__Exercise aim__
When the records are reproduced, each one must match exactly, and no picture may be kept.

__Given records__
***
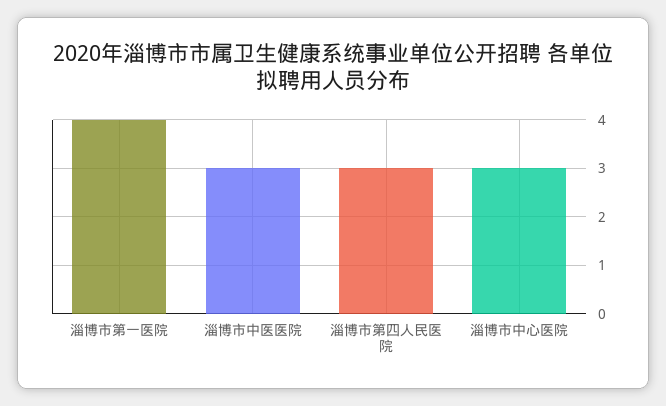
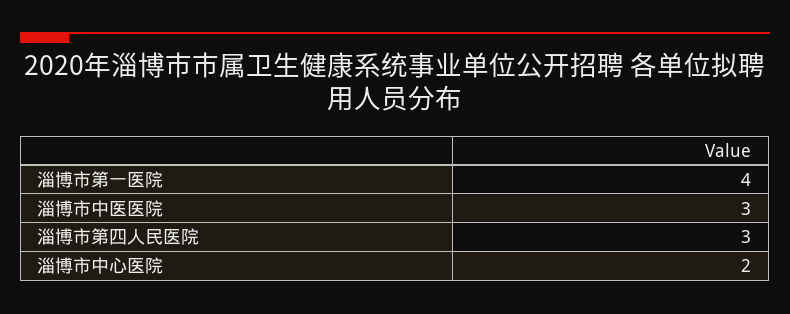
  {
    "淄博市第一医院": 4,
    "淄博市中医医院": 3,
    "淄博市第四人民医院": 3,
-   "淄博市中心医院": 3
+   "淄博市中心医院": 2
  }

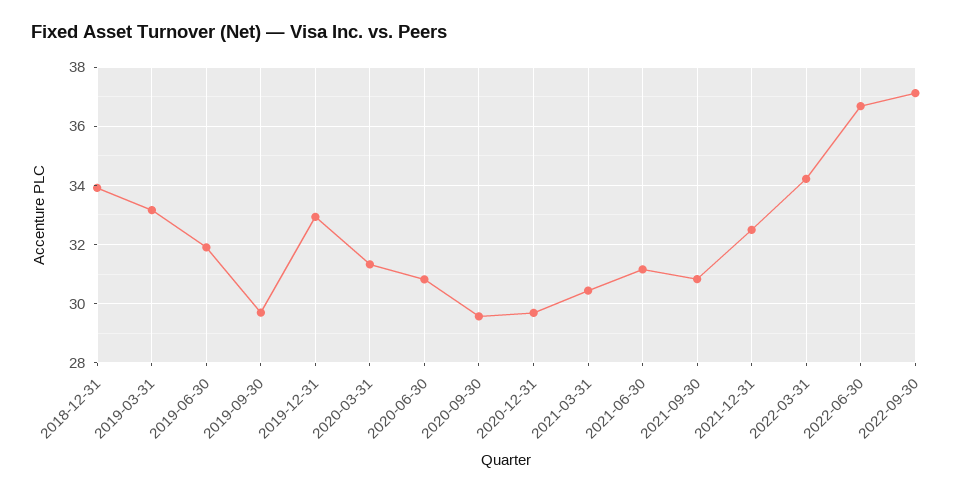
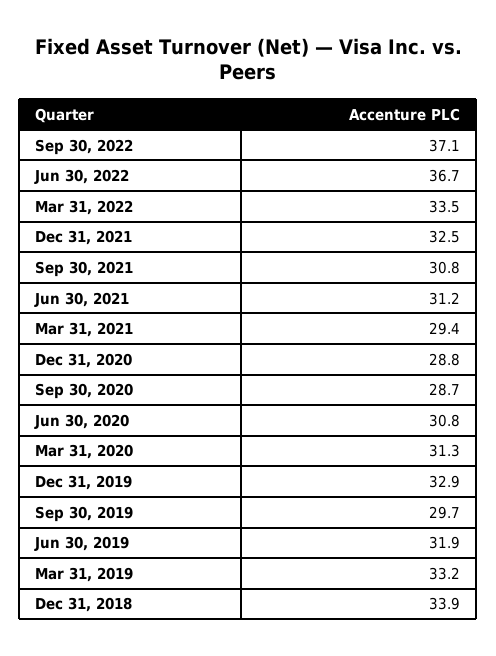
  {
    "2018-12-31": 33.9,
    "2019-03-31": 33.2,
    "2019-06-30": 31.9,
    "2019-09-30": 29.7,
    "2019-12-31": 32.9,
    "2020-03-31": 31.3,
    "2020-06-30": 30.8,
-   "2020-09-30": 29.5,
+   "2020-09-30": 28.7,
-   "2020-12-31": 29.75,
+   "2020-12-31": 28.8,
-   "2021-03-31": 30.5,
+   "2021-03-31": 29.4,
    "2021-06-30": 31.2,
    "2021-09-30": 30.8,
    "2021-12-31": 32.5,
-   "2022-03-31": 34.25,
+   "2022-03-31": 33.5,
    "2022-06-30": 36.7,
    "2022-09-30": 37.1
  }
***
__Solution for this exercise__
  {
    "淄博市第一医院": 4,
    "淄博市中医医院": 3,
    "淄博市第四人民医院": 3,
-   "淄博市中心医院": 3
+   "淄博市中心医院": 2
  }

  {
    "2018-12-31": 33.9,
    "2019-03-31": 33.2,
    "2019-06-30": 31.9,
    "2019-09-30": 29.7,
    "2019-12-31": 32.9,
    "2020-03-31": 31.3,
    "2020-06-30": 30.8,
-   "2020-09-30": 29.5,
+   "2020-09-30": 28.7,
-   "2020-12-31": 29.75,
+   "2020-12-31": 28.8,
-   "2021-03-31": 30.5,
+   "2021-03-31": 29.4,
    "2021-06-30": 31.2,
    "2021-09-30": 30.8,
    "2021-12-31": 32.5,
-   "2022-03-31": 34.25,
+   "2022-03-31": 33.5,
    "2022-06-30": 36.7,
    "2022-09-30": 37.1
  }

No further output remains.